Ehlers-Danlos Syndrome Support Group

I'm not even sure I know what that is? What do they do? My genetacist was wonderful and has guided me as to how to care for myself and my family with EDS. He advised many things, but never mentioned that... Maybe I'll e-mail him and ask if I get a chance... hugs, lylajean

I am not sure if you mean Physical Therapy but I have a son who suffers from chronic joint pain and in the beginning of his PT he suffered but not he has reduced his level of fatigue immensely. I do see the positives and they do outweigh the negatives! I hope this helps:)

From what I have read the wrong kind of physical therapy can and will make EDS worse-because if the do the wrong exercises, it can stress your joints.
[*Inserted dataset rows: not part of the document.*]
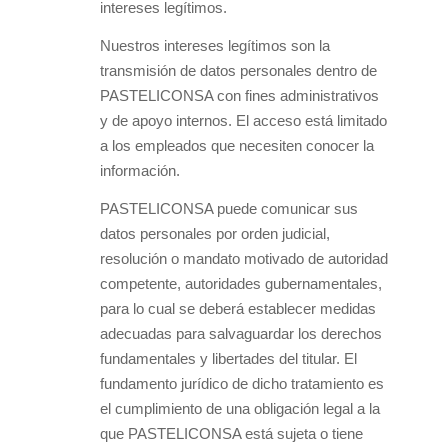
intereses legítimos.
Nuestros intereses legítimos son la
transmisión de datos personales dentro de
PASTELICONSA con fines administrativos
y de apoyo internos. El acceso está limitado
a los empleados que necesiten conocer la
información.
PASTELICONSA puede comunicar sus
datos personales por orden judicial,
resolución o mandato motivado de autoridad
competente, autoridades gubernamentales,
para lo cual se deberá establecer medidas
adecuadas para salvaguardar los derechos
fundamentales y libertades del titular. El
fundamento jurídico de dicho tratamiento es
el cumplimiento de una obligación legal a la
que PASTELICONSA está sujeta o tiene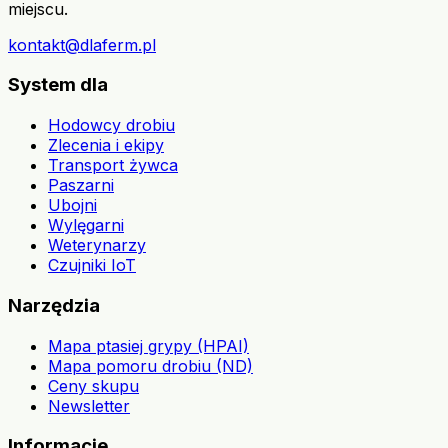
miejscu.
kontakt@dlaferm.pl
System dla
Hodowcy drobiu
Zlecenia i ekipy
Transport żywca
Paszarni
Ubojni
Wylęgarni
Weterynarzy
Czujniki IoT
Narzędzia
Mapa ptasiej grypy (HPAI)
Mapa pomoru drobiu (ND)
Ceny skupu
Newsletter
Informacje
Physiotherapy is (to us in the USA is Physical Therapy), same thing.
I can only tell you that with me, I also have degenerative scoliosis with my EDS, I really didn't do well UNTIL my local hospital PT department put in a small pool and now I have aqua-therapy, the water is always warm and if you aren't a "swimmer" you don't need to worry because they can keep it very shallow. It helped me a lot to reduce the stress on my body by becoming bouyant, I did over do a few times and my genetic Dr had to help educate my PT people on working with me, but it's great now.
One rule of thumb, it shouldn't hurt...ever!
Take care and good luck! Konnie

hey girl, I think it depends. Yes it hepls me a lot. But then you run into finding the right person. I took us about 6 months of trial to find someone good. Talking is never bad and the right combo of meds is important, I biggest prob is getting all my docs to talk. I sat in an office last week and on my celly calle done and Chuck called an other one for me put them all on speaker so everyone knew what was going on. Good luck Robin

I have had PT that has hurt more than it has helped. Even dislocating joints while trying to do it. I am pretty sure weight training therapy is out. But my TENS unit helps hurting joints immensely.
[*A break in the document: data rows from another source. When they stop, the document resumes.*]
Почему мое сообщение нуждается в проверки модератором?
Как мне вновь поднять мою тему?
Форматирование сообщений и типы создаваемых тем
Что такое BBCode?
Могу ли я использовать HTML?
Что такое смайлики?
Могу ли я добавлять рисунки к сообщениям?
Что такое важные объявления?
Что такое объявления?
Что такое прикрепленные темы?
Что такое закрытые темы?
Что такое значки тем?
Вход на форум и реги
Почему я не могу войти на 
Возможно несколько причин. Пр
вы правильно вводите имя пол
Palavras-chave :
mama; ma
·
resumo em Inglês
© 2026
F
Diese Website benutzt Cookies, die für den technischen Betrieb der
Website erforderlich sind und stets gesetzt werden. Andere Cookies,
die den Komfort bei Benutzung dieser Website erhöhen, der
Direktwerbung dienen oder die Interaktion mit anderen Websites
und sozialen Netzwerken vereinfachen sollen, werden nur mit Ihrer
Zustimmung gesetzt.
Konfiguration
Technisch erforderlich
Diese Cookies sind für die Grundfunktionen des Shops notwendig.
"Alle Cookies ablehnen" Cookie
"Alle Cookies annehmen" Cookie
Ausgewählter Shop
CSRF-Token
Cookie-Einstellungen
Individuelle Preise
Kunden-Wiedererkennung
i've got EDS3 but its cross with vascular. any way. i use to do physio but we found that it only worsened for me. i only do the physio when i have injuried myself. when i did my ankle and spent 7 months in a cast i had to do physio to loosen it but i did 4 sessions an the physio said she could no longer help me. i think if you find someone who understands eds (which in my personal experience is very hard here in Oz any way) then you have a great chance that it may help you. i did find a physio who was great help for my elbow which has only dislocated once since i've been seeing her! an thats a massive improvement. however it does not really reduce my pain. but physio is different an works differently for everyone. my friend who has eds as well cant do physio with out dislocating or breaking something. so like i said its different for everyone.

I'm new here...
I hav'e not had good experiences with physiotherapists. They all say the same kind of thing: Whatever your last physio told you to do is completely wrong, but my exercises will cure your pain in no time! Before I was diagnosed by EDS type 3, I got 4 different diagnoses from 4 different physios. One of them, who was highly respected in Vancouver, BC, damaged my sciatic nerve. The most dramatic improvement I have ever made was when I had a bad case of pneumonia and stopped doing any physio exercises for 3 months.
None of the physios I saw were specialists in EDS so your experience may be more positive.